Comment Re:Big Data (Score 1) 181

Well, both sides get charged. We're all either charged on capacity or 95th percentile throughput.

I've never known a residential provider to charge for used throuhgput, because people have a hard time understanding it. People would flip out if their bill was $20 one month, and $300 the next. Rather, residential providers do a bit of math. They look at their bill, the aggregate bandwidth used, and the total Mb/s available to customers. Of course, they tag on a nice profit. There are additional considerations, like what do they need to provide extra services like IPTV, how much does it cost to maintain existing circuits, add new circuits, keep employees paid, travel costs for technicians, etc, etc, etc...

So, you get a nice low flat rate, because consumers don't use 100% of their bandwidth 100% of the time. Basically, they oversubscribe. If they do it right, you never know. If they do it wrong, you have shitty service and everyone complains.

At the datacenter we have equipment, we pay for the rack, power, and on the 95th percentile utilization of that circuit. So if we idle everything for a month, we barely pay anything. If we dump all the load to that datacenter,

If you're running a business where you need to be in a datacenter, your business model better cover all your costs. Otherwise, you'll be out of business quick.

No one gets a free ride. You pay for your end-user line. I pay for the line my server is one. Everyone's paid, and everything works.

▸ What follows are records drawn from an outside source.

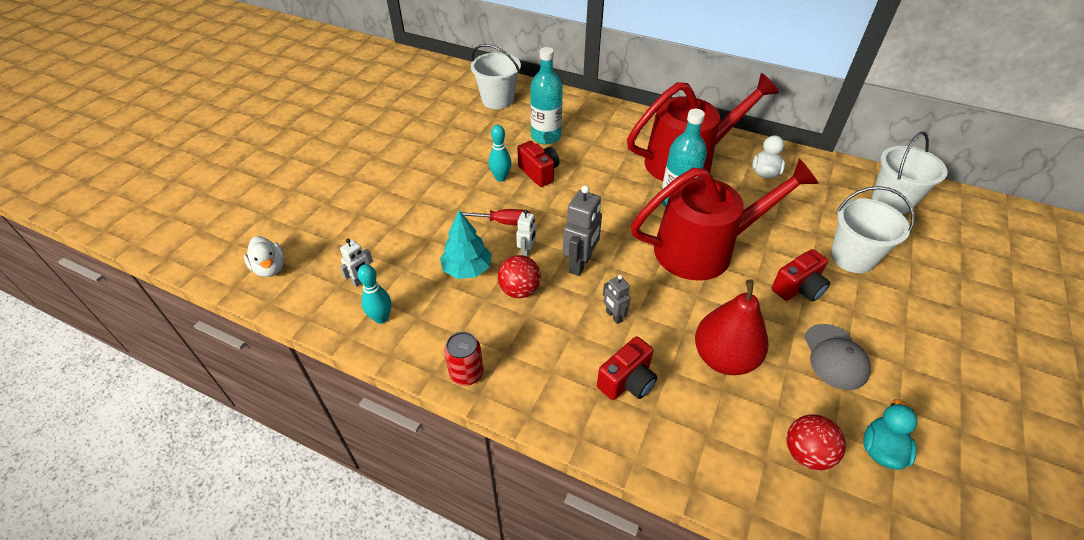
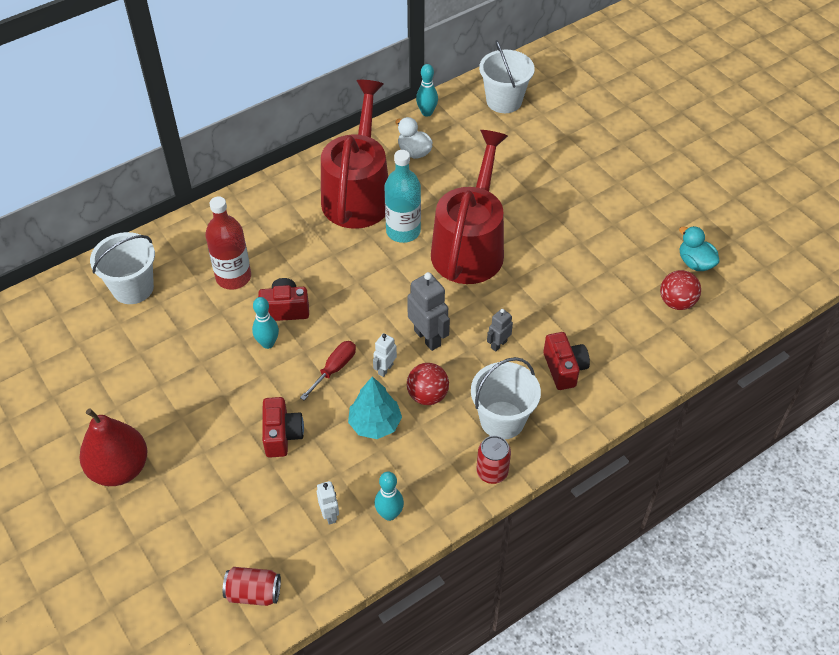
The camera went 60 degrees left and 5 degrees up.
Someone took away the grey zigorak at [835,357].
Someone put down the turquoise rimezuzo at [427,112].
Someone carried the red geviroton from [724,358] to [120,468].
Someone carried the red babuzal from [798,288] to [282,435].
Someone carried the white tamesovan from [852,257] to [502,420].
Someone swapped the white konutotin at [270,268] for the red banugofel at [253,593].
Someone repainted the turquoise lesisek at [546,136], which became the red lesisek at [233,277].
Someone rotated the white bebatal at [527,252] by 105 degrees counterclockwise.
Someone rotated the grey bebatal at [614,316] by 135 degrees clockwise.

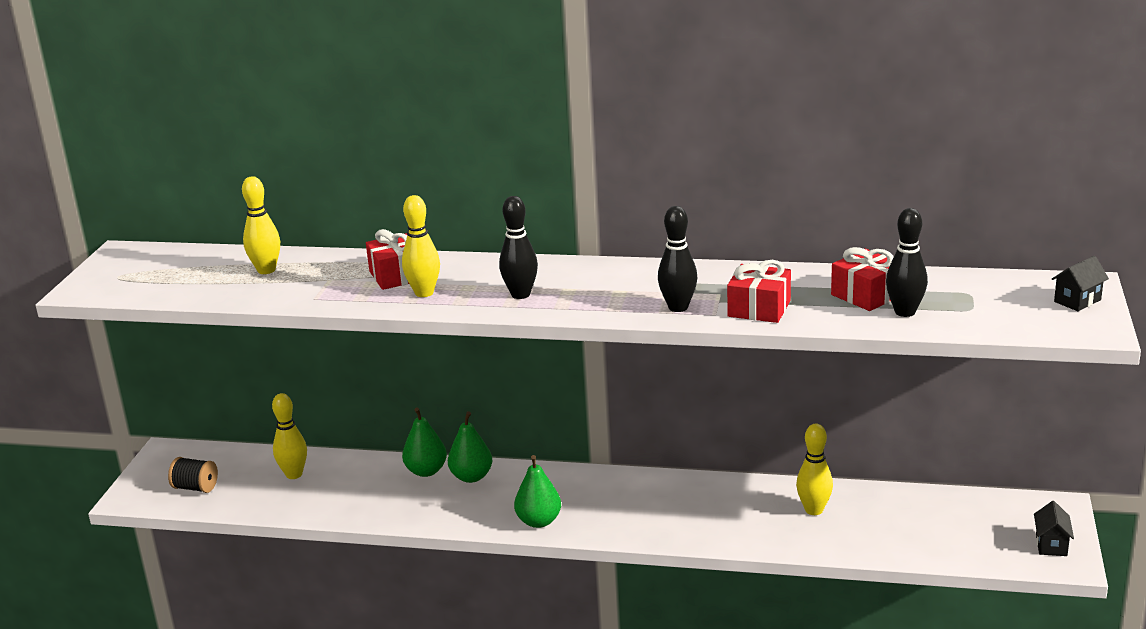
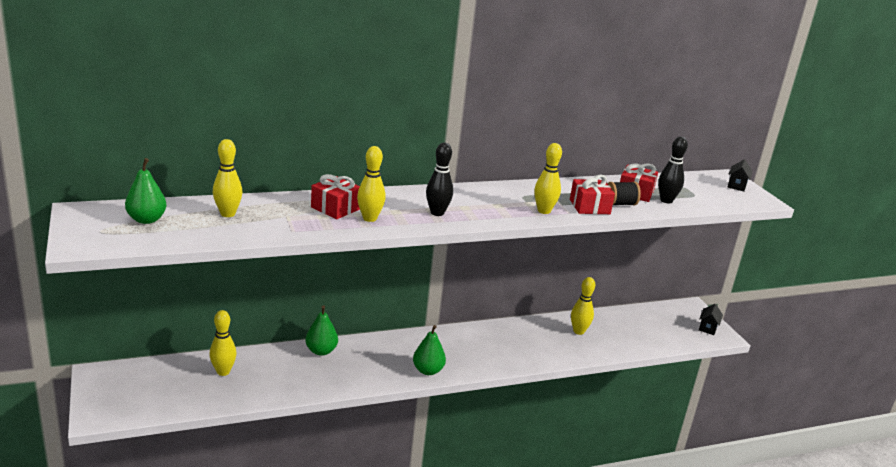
The camera went 35 degrees left and 0 degrees up.
Someone carried the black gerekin from [195,488] to [620,204].
Someone carried the green geviroton from [471,477] to [146,220].
Someone repainted the black rimezuzo at [678,307], which became the yellow rimezuzo at [544,211].
Someone rotated the black pudeduval at [1051,545] by 45 degrees clockwise.

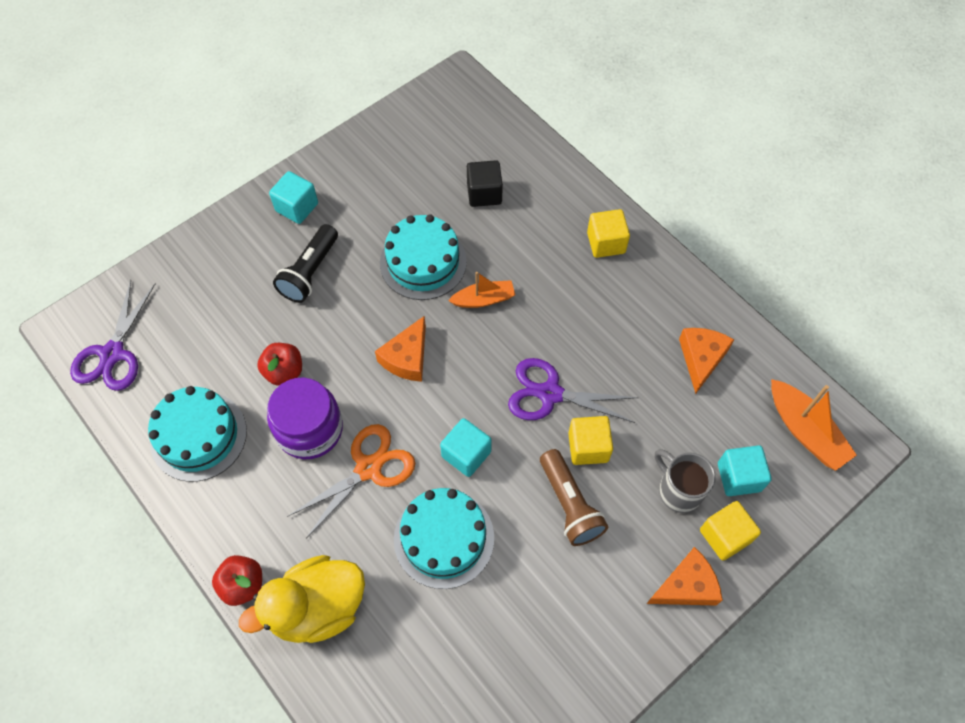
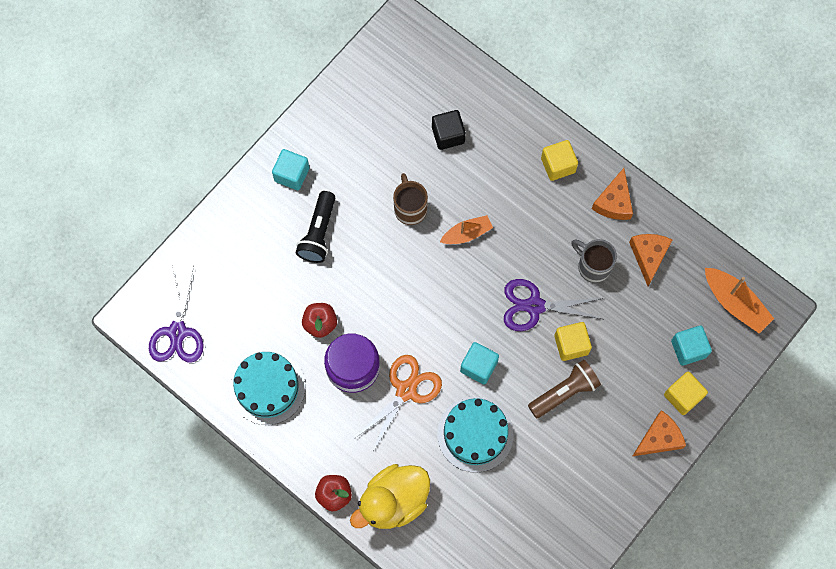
The camera went 10 degrees left and 10 degrees up.
Someone carried the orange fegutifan from [407,358] to [614,202].
Someone carried the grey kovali from [678,490] to [593,266].
Someone swapped the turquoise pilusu at [423,262] for the brown kovali at [410,208].
Someone rotated the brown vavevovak at [569,504] by 90 degrees counterclockwise.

Comment Re: "Not eradicated" isn't needed (Score 1) 185

People really fail to grasp the true nature of evolution. Evolution really doesn't add to the top, it clips from the bottom. So cancer is not an evolutionary problem as long as evolutionary participants can reproduce and bring their off spring to their reproductive stage. As cancer is mainly an affliction of the older post reproduction and upbringing population it has very little evolutionary impact, those that are more likely to suffer are not going to fail evolution and hence retain and equal reproduction opportunity. Similar to the many genetic afflictions that now survive and reproduce like poor eye sight, mental incompetence, psychopathy and even worse. Of course now we are striving to achieve genetic repair and hence cancer or psychopathy et al become a problem that can be solved.